Yanjie Dong (Member, IEEE) is an Associate Professor and the Assistant Dean of Artificial Intelligence Research Institute, Shenzhen MSU-BIT University. Dr. Dong respectively obtained his Ph.D. and M.A.Sc. degree from The University of British Columbia, Canada, in 2020 and 2016. His research interests focus on the design and analysis of machine learning algorithms, machine learning based resource allocation algorithms, and quantum computing technologies.

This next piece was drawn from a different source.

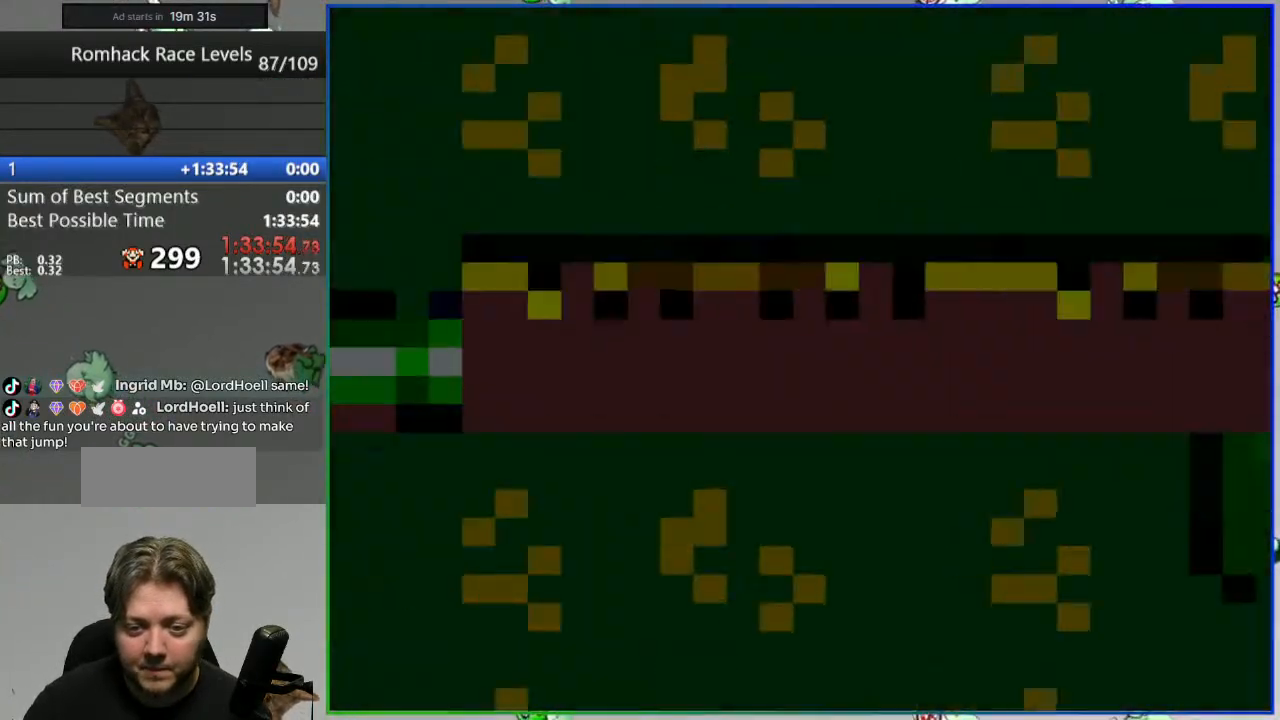
{"dt_ms": 500, "buttons": ["Y"], "events": []}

Haijun Zhang (Fellow, IEEE) is a Professor at the University of Science and Technology Beijing, China. He was a postdoctoral research fellow in the Department of Electrical and Computer Engineering at The University of British Columbia, Canada. He serves/served as an Editor of IEEE Transactions on Information Forensics and Security, IEEE Transactions on Communications, IEEE Transactions on Network Science and Engineering, and IEEE Transactions on Vehicular Technology. He received the IEEE CSIM Technical Committee Best Journal Paper Award, in 2018, IEEE ComSoc Young Author Best Paper Award, in 2017, and IEEE ComSoc Asia-Pacific Best Young Researcher Award, in 2019. He is an IEEE ComSoc Distinguished Lecturer.
Gang Wang (Senior Member, IEEE) is a Professor with the School of Automation at the Beijing Institute of Technology. Dr. Wang received a B.Eng. degree in 2011, and a Ph.D. degree in 2018, both from the Beijing Institute of Technology, Beijing, China. He also hold a Ph.D. degree from the University of Minnesota, Minneapolis, USA, in 2018, where he stayed as a postdoctoral researcher until July 2020. His research interests focus on the areas of signal processing, control and reinforcement learning with applications to cyber-physical systems and multi-agent systems. He was the recipient of the Best Paper Award from the Frontiers of Information Technology & Electronic Engineering in 2021, the Excellent Doctoral Dissertation Award from the Chinese Association of Automation in 2019, the outstanding editorial board member award from the IEEE Signal Processing Society in 2023. He serves as an Editor of Signal Processing and IEEE Transactions on Signal and Information Processing over Networks.
Shisheng Cui is a Professor with the School of Automation at the Beijing Institute of Technology. Dr. Cui received the B.S. degree from Tsinghua University, Beijing, China, in 2009, the M.S. degree from Stanford University, Stanford, USA, in 2011 and the Ph.D. degree from Pennsylvania State University, University Park, USA, in 2019. His current research interests lie in optimization, variational inequality problems, and inclusion problems complicated by nonsmoothness and uncertainty.
Xiping Hu is currently a Professor with Shenzhen MSU-BIT University, and is also with Beijing Institute of Technology, China. Dr. Hu received the PhD degree from the University of British Columbia, Vancouver, BC, Canada. Dr. Hu is the co-founder and chief scientist of Erudite Education Group Limited, Hong Kong, a leading language learning mobile application company with over 100 million users, and listed as top 2 language education platform globally. His research interests include affective computing, mobile cyber-physical systems, crowdsensing, social networks, and cloud computing. He has published more than 150 papers in the prestigious conferences and journals, such as IJCAI, AAAI, ACM MobiCom, WWW, and IEEE TPAMI/TMM/TVT/IoTJ/COMMAG.